* _Data entries_
□ □ □ □ □ □ □

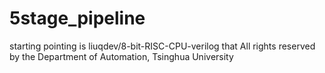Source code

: # 5stage_pipeline
starting pointing is liuqdev/8-bit-RISC-CPU-verilog that All rights reserved by the Department of Automation, Tsinghua University
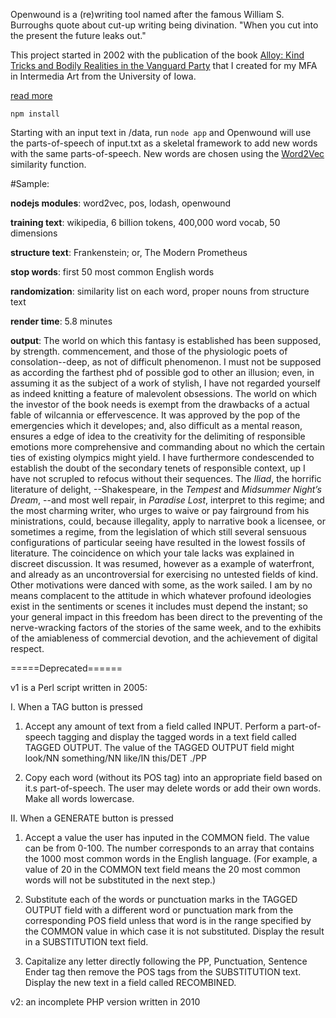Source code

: Openwound is a (re)writing tool named after the famous William S. Burroughs quote about cut-up writing being divination. "When you cut into the present the future leaks out."

This project started in 2002 with the publication of the book [Alloy: Kind Tricks and Bodily Realities in the Vanguard Party](https://books.google.com/books/about/Alloy.html?id=AelIAAAACAAJ) that I created for my MFA in Intermedia Art from the University of Iowa.

[read more](http://mbutler.org/projects/alloy-kind-tricks-and-bodily-realities-in-the-vanguard-party)

`npm install`

Starting with an input text in /data, run `node app` and Openwound will use the parts-of-speech of input.txt as a skeletal framework to add new words with the same parts-of-speech. New words are chosen using the [Word2Vec](https://en.wikipedia.org/wiki/Word2vec) similarity function.

#Sample:

**nodejs modules**: word2vec, pos, lodash, openwound

**training text**: wikipedia, 6 billion tokens, 400,000 word vocab, 50 dimensions

**structure text**: Frankenstein; or, The Modern Prometheus

**stop words**: first 50 most common English words

**randomization**: similarity list on each word, proper nouns from structure text

**render time**: 5.8 minutes

**output**:
The world on which this fantasy is established has been supposed, by strength. commencement, and those of the physiologic poets of consolation--deep, as not of difficult phenomenon. I must not be supposed as according the farthest phd of possible god to other an illusion; even, in assuming it as the subject of a work of stylish, I have not regarded yourself as indeed knitting a feature of malevolent obsessions. The world on which the investor of the book needs is exempt from the drawbacks of a actual fable of wilcannia or effervescence. It was approved by the pop of the emergencies which it developes; and, also difficult as a mental reason, ensures a edge of idea to the creativity for the delimiting of responsible emotions more comprehensive and commanding about no which the certain ties of existing olympics might yield. I have furthermore condescended to establish the doubt of the secondary tenets of responsible context, up I have not scrupled to refocus without their sequences. The _Iliad_, the horrific literature of delight, --Shakespeare, in the _Tempest_ and _Midsummer Night’s Dream_, --and most well repair, in _Paradise Lost_, interpret to this regime; and the most charming writer, who urges to waive or pay fairground from his ministrations, could, because illegality, apply to narrative book a licensee, or sometimes a regime, from the legislation of which still several sensuous configurations of particular seeing have resulted in the lowest fossils of literature. The coincidence on which your tale lacks was explained in discreet discussion. It was resumed, however as a example of waterfront, and already as an uncontroversial for exercising no untested fields of kind. Other motivations were danced with some, as the work sailed. I am by no means complacent to the attitude in which whatever profound ideologies exist in the sentiments or scenes it includes must depend the instant; so your general impact in this freedom has been direct to the preventing of the nerve-wracking factors of the stories of the same week, and to the exhibits of the amiableness of commercial devotion, and the achievement of digital respect.


=====Deprecated======

v1 is a Perl script written in 2005:

I. When a TAG button is pressed

1. Accept any amount of text from a field called INPUT. Perform a part-of-speech tagging and display the tagged words in a text field called TAGGED OUTPUT. The value of the TAGGED OUTPUT field might look/NN something/NN like/IN this/DET ./PP

2. Copy each word (without its POS tag) into an appropriate field based on it.s part-of-speech. The user may delete words or add their own words. Make all words lowercase.

II. When a GENERATE button is pressed

1. Accept a value the user has inputed in the COMMON field. The value can be from 0-100. The number corresponds to an array that contains the 1000 most common words in the English language. (For example, a value of 20 in the COMMON text field means the 20 most common words will not be substituted in the next step.)

2. Substitute each of the words or punctuation marks in the TAGGED OUTPUT field with a different word or punctuation mark from the corresponding POS field unless that word is in the range specified by the COMMON value in which case it is not substituted. Display the result in a SUBSTITUTION text field.

3. Capitalize any letter directly following the PP, Punctuation, Sentence Ender tag then remove the POS tags from the SUBSTITUTION text. Display the new text in a field called RECOMBINED.

v2: an incomplete PHP version written in 2010

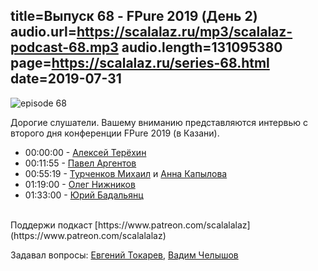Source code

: title=Выпуск 68 - FPure 2019 (День 2)
audio.url=https://scalalaz.ru/mp3/scalalaz-podcast-68.mp3
audio.length=131095380
page=https://scalalaz.ru/series-68.html
date=2019-07-31
----
![episode 68](https://scalalaz.ru/img/ep-fpure-d1.jpg)

Дорогие слушатели.
Вашему вниманию представляются интервью с второго дня конференции
FPure 2019 (в Казани).

* 00:00:00 - [Алексей Терёхин](https://github.com/daron666)
* 00:11:55 - [Павел Аргентов](https://twitter.com/argent_smith)
* 00:55:19 - [Турченков Михаил](https://bit.ly/2ZjffHW) и [Анна Капылова](https://biosim-rg.ru/AnnaCV_en)
* 01:19:00 - [Олег Нижников](https://github.com/Odomontois)
* 01:33:00 - [Юрий Бадальянц](https://twitter.com/lmnet89)


<br/>
Поддержи подкаст [https://www.patreon.com/scalalalaz](https://www.patreon.com/scalalalaz)
<br/>


Задавал вопросы:
[Евгений Токарев](https://twitter.com/strobegen),
[Вадим Челышов](https://github.com/dos65)
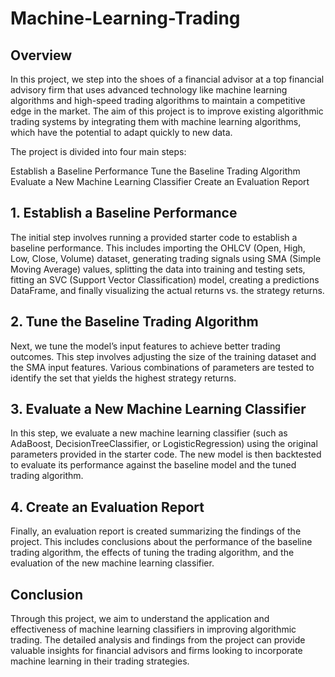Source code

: # Machine-Learning-Trading

## Overview
In this project, we step into the shoes of a financial advisor at a top financial advisory firm that uses advanced technology like machine learning algorithms and high-speed trading algorithms to maintain a competitive edge in the market. The aim of this project is to improve existing algorithmic trading systems by integrating them with machine learning algorithms, which have the potential to adapt quickly to new data.

The project is divided into four main steps:

Establish a Baseline Performance
Tune the Baseline Trading Algorithm
Evaluate a New Machine Learning Classifier
Create an Evaluation Report

## 1. Establish a Baseline Performance
The initial step involves running a provided starter code to establish a baseline performance. This includes importing the OHLCV (Open, High, Low, Close, Volume) dataset, generating trading signals using SMA (Simple Moving Average) values, splitting the data into training and testing sets, fitting an SVC (Support Vector Classification) model, creating a predictions DataFrame, and finally visualizing the actual returns vs. the strategy returns.

## 2. Tune the Baseline Trading Algorithm
Next, we tune the model’s input features to achieve better trading outcomes. This step involves adjusting the size of the training dataset and the SMA input features. Various combinations of parameters are tested to identify the set that yields the highest strategy returns.

## 3. Evaluate a New Machine Learning Classifier
In this step, we evaluate a new machine learning classifier (such as AdaBoost, DecisionTreeClassifier, or LogisticRegression) using the original parameters provided in the starter code. The new model is then backtested to evaluate its performance against the baseline model and the tuned trading algorithm.

## 4. Create an Evaluation Report
Finally, an evaluation report is created summarizing the findings of the project. This includes conclusions about the performance of the baseline trading algorithm, the effects of tuning the trading algorithm, and the evaluation of the new machine learning classifier.

## Conclusion
Through this project, we aim to understand the application and effectiveness of machine learning classifiers in improving algorithmic trading. The detailed analysis and findings from the project can provide valuable insights for financial advisors and firms looking to incorporate machine learning in their trading strategies.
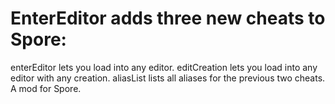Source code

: # EnterEditor adds three new cheats to Spore:

enterEditor lets you load into any editor.
editCreation lets you load into any editor with any creation.
aliasList lists all aliases for the previous two cheats.
A mod for Spore.
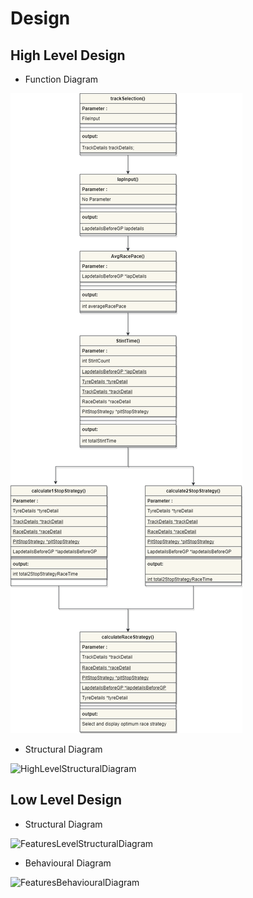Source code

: # Design

## High Level Design

- Function Diagram

![FunctionDiagram](https://github.com/ShettyGaneshprasad/F1-Pitstop-Strategy-Generator/blob/Production/2_Architecture/function.png)

- Structural Diagram

![HighLevelStructuralDiagram](https://github.com)

## Low Level Design

- Structural Diagram

![FeaturesLevelStructuralDiagram](https://github.com)

- Behavioural Diagram

![FeaturesBehaviouralDiagram](https://github.com)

□ □ □ □ □ □ □

* _Work item_
In the entries above, rename "Structural Diagram" to "Structure Diagram" wherever it occurs, leaving all other text unchanged. Reproduce the entries without the pictures.

* _Response below_
Source code

: # 5stage_pipeline
starting pointing is liuqdev/8-bit-RISC-CPU-verilog that All rights reserved by the Department of Automation, Tsinghua University
Source code

: Openwound is a (re)writing tool named after the famous William S. Burroughs quote about cut-up writing being divination. "When you cut into the present the future leaks out."

This project started in 2002 with the publication of the book [Alloy: Kind Tricks and Bodily Realities in the Vanguard Party](https://books.google.com/books/about/Alloy.html?id=AelIAAAACAAJ) that I created for my MFA in Intermedia Art from the University of Iowa.

[read more](http://mbutler.org/projects/alloy-kind-tricks-and-bodily-realities-in-the-vanguard-party)

`npm install`

Starting with an input text in /data, run `node app` and Openwound will use the parts-of-speech of input.txt as a skeletal framework to add new words with the same parts-of-speech. New words are chosen using the [Word2Vec](https://en.wikipedia.org/wiki/Word2vec) similarity function.

#Sample:

**nodejs modules**: word2vec, pos, lodash, openwound

**training text**: wikipedia, 6 billion tokens, 400,000 word vocab, 50 dimensions

**structure text**: Frankenstein; or, The Modern Prometheus

**stop words**: first 50 most common English words

**randomization**: similarity list on each word, proper nouns from structure text

**render time**: 5.8 minutes

**output**:
The world on which this fantasy is established has been supposed, by strength. commencement, and those of the physiologic poets of consolation--deep, as not of difficult phenomenon. I must not be supposed as according the farthest phd of possible god to other an illusion; even, in assuming it as the subject of a work of stylish, I have not regarded yourself as indeed knitting a feature of malevolent obsessions. The world on which the investor of the book needs is exempt from the drawbacks of a actual fable of wilcannia or effervescence. It was approved by the pop of the emergencies which it developes; and, also difficult as a mental reason, ensures a edge of idea to the creativity for the delimiting of responsible emotions more comprehensive and commanding about no which the certain ties of existing olympics might yield. I have furthermore condescended to establish the doubt of the secondary tenets of responsible context, up I have not scrupled to refocus without their sequences. The _Iliad_, the horrific literature of delight, --Shakespeare, in the _Tempest_ and _Midsummer Night’s Dream_, --and most well repair, in _Paradise Lost_, interpret to this regime; and the most charming writer, who urges to waive or pay fairground from his ministrations, could, because illegality, apply to narrative book a licensee, or sometimes a regime, from the legislation of which still several sensuous configurations of particular seeing have resulted in the lowest fossils of literature. The coincidence on which your tale lacks was explained in discreet discussion. It was resumed, however as a example of waterfront, and already as an uncontroversial for exercising no untested fields of kind. Other motivations were danced with some, as the work sailed. I am by no means complacent to the attitude in which whatever profound ideologies exist in the sentiments or scenes it includes must depend the instant; so your general impact in this freedom has been direct to the preventing of the nerve-wracking factors of the stories of the same week, and to the exhibits of the amiableness of commercial devotion, and the achievement of digital respect.


=====Deprecated======

v1 is a Perl script written in 2005:

I. When a TAG button is pressed

1. Accept any amount of text from a field called INPUT. Perform a part-of-speech tagging and display the tagged words in a text field called TAGGED OUTPUT. The value of the TAGGED OUTPUT field might look/NN something/NN like/IN this/DET ./PP

2. Copy each word (without its POS tag) into an appropriate field based on it.s part-of-speech. The user may delete words or add their own words. Make all words lowercase.

II. When a GENERATE button is pressed

1. Accept a value the user has inputed in the COMMON field. The value can be from 0-100. The number corresponds to an array that contains the 1000 most common words in the English language. (For example, a value of 20 in the COMMON text field means the 20 most common words will not be substituted in the next step.)

2. Substitute each of the words or punctuation marks in the TAGGED OUTPUT field with a different word or punctuation mark from the corresponding POS field unless that word is in the range specified by the COMMON value in which case it is not substituted. Display the result in a SUBSTITUTION text field.

3. Capitalize any letter directly following the PP, Punctuation, Sentence Ender tag then remove the POS tags from the SUBSTITUTION text. Display the new text in a field called RECOMBINED.

v2: an incomplete PHP version written in 2010

Source code

: title=Выпуск 68 - FPure 2019 (День 2)
audio.url=https://scalalaz.ru/mp3/scalalaz-podcast-68.mp3
audio.length=131095380
page=https://scalalaz.ru/series-68.html
date=2019-07-31
----
![episode 68](https://scalalaz.ru/img/ep-fpure-d1.jpg)

Дорогие слушатели.
Вашему вниманию представляются интервью с второго дня конференции
FPure 2019 (в Казани).

* 00:00:00 - [Алексей Терёхин](https://github.com/daron666)
* 00:11:55 - [Павел Аргентов](https://twitter.com/argent_smith)
* 00:55:19 - [Турченков Михаил](https://bit.ly/2ZjffHW) и [Анна Капылова](https://biosim-rg.ru/AnnaCV_en)
* 01:19:00 - [Олег Нижников](https://github.com/Odomontois)
* 01:33:00 - [Юрий Бадальянц](https://twitter.com/lmnet89)


<br/>
Поддержи подкаст [https://www.patreon.com/scalalalaz](https://www.patreon.com/scalalalaz)
<br/>


Задавал вопросы:
[Евгений Токарев](https://twitter.com/strobegen),
[Вадим Челышов](https://github.com/dos65)
Source code

: # Machine-Learning-Trading

## Overview
In this project, we step into the shoes of a financial advisor at a top financial advisory firm that uses advanced technology like machine learning algorithms and high-speed trading algorithms to maintain a competitive edge in the market. The aim of this project is to improve existing algorithmic trading systems by integrating them with machine learning algorithms, which have the potential to adapt quickly to new data.

The project is divided into four main steps:

Establish a Baseline Performance
Tune the Baseline Trading Algorithm
Evaluate a New Machine Learning Classifier
Create an Evaluation Report

## 1. Establish a Baseline Performance
The initial step involves running a provided starter code to establish a baseline performance. This includes importing the OHLCV (Open, High, Low, Close, Volume) dataset, generating trading signals using SMA (Simple Moving Average) values, splitting the data into training and testing sets, fitting an SVC (Support Vector Classification) model, creating a predictions DataFrame, and finally visualizing the actual returns vs. the strategy returns.

## 2. Tune the Baseline Trading Algorithm
Next, we tune the model’s input features to achieve better trading outcomes. This step involves adjusting the size of the training dataset and the SMA input features. Various combinations of parameters are tested to identify the set that yields the highest strategy returns.

## 3. Evaluate a New Machine Learning Classifier
In this step, we evaluate a new machine learning classifier (such as AdaBoost, DecisionTreeClassifier, or LogisticRegression) using the original parameters provided in the starter code. The new model is then backtested to evaluate its performance against the baseline model and the tuned trading algorithm.

## 4. Create an Evaluation Report
Finally, an evaluation report is created summarizing the findings of the project. This includes conclusions about the performance of the baseline trading algorithm, the effects of tuning the trading algorithm, and the evaluation of the new machine learning classifier.

## Conclusion
Through this project, we aim to understand the application and effectiveness of machine learning classifiers in improving algorithmic trading. The detailed analysis and findings from the project can provide valuable insights for financial advisors and firms looking to incorporate machine learning in their trading strategies.
Source code

: # EnterEditor adds three new cheats to Spore:

enterEditor lets you load into any editor.
editCreation lets you load into any editor with any creation.
aliasList lists all aliases for the previous two cheats.
A mod for Spore.
Source code

: # Design

## High Level Design

- Function Diagram

![FunctionDiagram](https://github.com/ShettyGaneshprasad/F1-Pitstop-Strategy-Generator/blob/Production/2_Architecture/function.png)

- Structure Diagram

![HighLevelStructuralDiagram](https://github.com)

## Low Level Design

- Structure Diagram

![FeaturesLevelStructuralDiagram](https://github.com)

- Behavioural Diagram

![FeaturesBehaviouralDiagram](https://github.com)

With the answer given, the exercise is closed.